ARTHUR MILLER — COMMUNIST: Paul Kengor does yeoman work sifting through the memory hole at the American Spectator:
Given this newfound fame and influence, by the mid-1950s, Arthur Miller was called to appear before the House Committee on Un-American Activities. His testimony on June 21, 1956 received tremendous attention. It prompted eye-catcher headlines in the New York Times, such as, “Arthur Miller Admits Helping Communist-Front Groups in ‘40s.” Or, as the Times put it in the lead: “Arthur Miller, playwright, disclosed today a past filled with Communist-front associations.”
To Congress, Miller conceded the numerous pro-communist appeals he had signed and the protests he joined by Red-backed groups. He refused to name names of those who were there with him. Likewise, he would not name people who joined him during the mere four or five times that he said he had attended Communist Party writers’ meetings.
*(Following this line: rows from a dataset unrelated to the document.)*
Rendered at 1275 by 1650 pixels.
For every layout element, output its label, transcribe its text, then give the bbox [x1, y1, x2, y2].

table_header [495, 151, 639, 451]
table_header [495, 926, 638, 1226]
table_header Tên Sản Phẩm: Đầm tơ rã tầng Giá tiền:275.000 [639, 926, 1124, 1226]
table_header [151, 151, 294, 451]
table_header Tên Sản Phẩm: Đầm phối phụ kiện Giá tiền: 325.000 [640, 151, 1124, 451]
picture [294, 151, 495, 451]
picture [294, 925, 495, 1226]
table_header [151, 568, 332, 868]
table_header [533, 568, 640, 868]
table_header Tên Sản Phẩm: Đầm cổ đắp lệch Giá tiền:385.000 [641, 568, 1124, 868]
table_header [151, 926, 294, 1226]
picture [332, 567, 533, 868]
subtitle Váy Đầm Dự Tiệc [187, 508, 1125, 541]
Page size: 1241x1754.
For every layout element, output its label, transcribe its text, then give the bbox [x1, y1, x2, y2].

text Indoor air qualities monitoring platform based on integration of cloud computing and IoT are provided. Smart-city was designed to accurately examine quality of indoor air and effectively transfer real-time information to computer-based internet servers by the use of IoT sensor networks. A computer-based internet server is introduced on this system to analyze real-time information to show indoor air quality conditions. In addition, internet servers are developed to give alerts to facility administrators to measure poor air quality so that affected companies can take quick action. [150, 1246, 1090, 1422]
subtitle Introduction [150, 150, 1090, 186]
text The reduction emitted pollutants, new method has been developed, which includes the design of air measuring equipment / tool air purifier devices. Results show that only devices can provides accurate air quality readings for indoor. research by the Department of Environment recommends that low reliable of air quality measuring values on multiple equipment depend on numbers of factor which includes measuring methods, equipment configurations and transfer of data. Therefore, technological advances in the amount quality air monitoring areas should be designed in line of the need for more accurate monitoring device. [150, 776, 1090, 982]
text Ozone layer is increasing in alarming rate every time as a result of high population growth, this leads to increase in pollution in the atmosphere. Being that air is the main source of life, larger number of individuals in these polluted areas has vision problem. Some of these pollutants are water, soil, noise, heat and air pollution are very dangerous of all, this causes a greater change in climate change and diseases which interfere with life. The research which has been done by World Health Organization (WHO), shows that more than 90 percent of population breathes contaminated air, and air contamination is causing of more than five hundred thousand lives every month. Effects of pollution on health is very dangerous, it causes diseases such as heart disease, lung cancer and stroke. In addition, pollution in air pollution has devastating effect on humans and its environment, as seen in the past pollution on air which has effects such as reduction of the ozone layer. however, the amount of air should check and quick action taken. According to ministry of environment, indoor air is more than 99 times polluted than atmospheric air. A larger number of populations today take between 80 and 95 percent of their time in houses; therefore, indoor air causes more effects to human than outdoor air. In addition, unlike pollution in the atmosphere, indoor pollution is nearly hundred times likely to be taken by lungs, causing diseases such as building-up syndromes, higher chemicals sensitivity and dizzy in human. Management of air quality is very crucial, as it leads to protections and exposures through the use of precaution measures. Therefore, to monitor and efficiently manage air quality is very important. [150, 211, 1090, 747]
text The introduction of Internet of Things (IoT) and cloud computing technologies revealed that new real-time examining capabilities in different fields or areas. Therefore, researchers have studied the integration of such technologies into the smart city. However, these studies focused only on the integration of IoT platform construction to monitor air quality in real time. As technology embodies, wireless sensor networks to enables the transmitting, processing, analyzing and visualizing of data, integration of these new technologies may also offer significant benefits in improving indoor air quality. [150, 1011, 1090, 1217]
Miller also denied that he had ever been under “communist discipline” and would not answer the question of whether he had ever joined the Party.
The most dramatic moment of the hearing came when the House Committee’s lead counsel asked Miller if he once signed an application to join the Communist Party. As Miller dissembled, the counsel presented the exact five-digit application number on the Communist Party application form that contained Miller’s name and address at 18 Schermerhorn Street in New York. Congress went so far as to publish a photocopy of the application card.
That exhibit remains a striking form of evidence. A photocopy is published on page 191 of my book, Dupes. Under the banner “Victory in 1943,” the form states, “APPLICATION FOR MEMBERSHIP” and lists an “A. Miller,” with occupation of “writer” at an address that just happened to be Miller’s own Brooklyn address. The number of the application was 23345. Confronted with this rather compelling evidence, and asked if it indeed proved that he had made an “application for membership in the Communist Party,” Miller curiously told Congress, “I would not affirm that. I have no memory of such thing.”
For a man that the left still hails as nothing short of unsurpassable genius—with the word “brilliant” a standard description—this was a notable and lamentable memory crash.
Read the whole thing, which calls to mind Mark Steyn’s take on one of Miller’s contemporaries, novelist and screenwriter Dalton Trumbo. When an off-Broadway play originally starring Nathan Lane a decade ago attempted to whitewash Trumbo’s legacy, Steyn responded, “Although the play won’t tell you the answer to that famous question—‘Are you now or have you ever … ?’—the truth is: yes, he was. The more interesting question is: How do you feel about getting one of the great moral questions of the century wrong?”